Absolutely. Thank you for translating my babbling into a coherent statement. As I say, I need to work on my formal communication skills. My only reader for most of my scrawling is in the position to read my mind.

Well, there's obvious and then there's obvious IF.... For example, if I concoct a function $∀_{x∈ℝ}(∀_{x∈ℚ}(f(x)=sin(x)) \veebar f(x)=1)$. I believe that would allow me to always find $\delta$ satisfying the requirements of the definition of a limit, but it would not follow that $∀_{\delta>|x-c|>0}∀_{\delta>\delta^{'}>0} \implies \epsilon >|f(x)-L|$. That is to say, my pathological function defies the definition of a limit.

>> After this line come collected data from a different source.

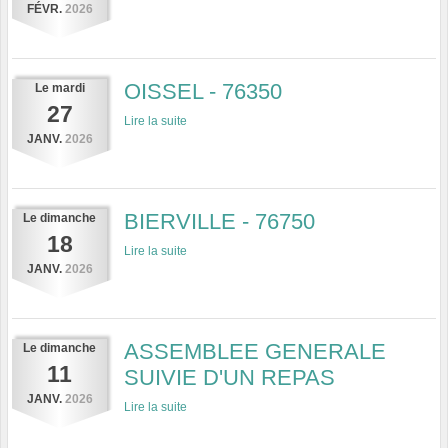
FÉVR.
2026
OISSEL - 76350
Le
mardi
27
Lire la suite
JANV.
2026
BIERVILLE - 76750
Le
dimanche
18
Lire la suite
JANV.
2026
ASSEMBLEE GENERALE
Le
dimanche
11
SUIVIE D'UN REPAS
JANV.
2026
Lire la suite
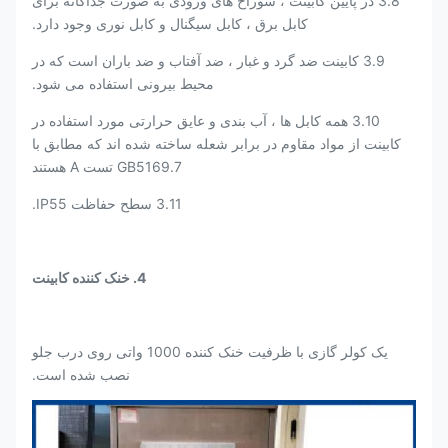
3.8 در پایین کابینت ، سوراخ های ورودی به صورت جداگانه برای
کابل برق ، کابل سیگنال و کابل نوری وجود دارد.
3.9 کابینت ضد گرد و غبار ، ضد آفتاب و ضد باران است که در
محیط بیرونی استفاده می شود.
3.10 همه کابل ها ، آب بندی و عایق حرارتی مورد استفاده در
کابینت از مواد مقاوم در برابر شعله ساخته شده اند که مطابق با
GB5169.7 تست A هستند
3.11 سطح حفاظت IP55.
4. خنک کننده کابینت
یک کولر گازی با ظرفیت خنک کننده 1000 واتی روی درب جلو
نصب شده است.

The reason for my original post was because I wanted to say things such as $\epsilon = \epsilon_1 = \epsilon_2$ or $\forall \delta_{'}:\delta>\delta_{'}>0 \implies \epsilon >|f(t)-L| \implies \delta_{'}>|t-c|$ when exhibiting proofs of theorems dealing with limits. In the former case, $\epsilon$ no longer seems truly "arbitrary", and the latter case seemed not to follow from the previously stated assumptions.

I'm not really sure how to state the necessary assumptions in a way appropriate for an introduction to calculus. And, in at least one case, the number theorists referred my to the topologists who referred me to the number theorists for the ultimate proof of the continuity of ℝ.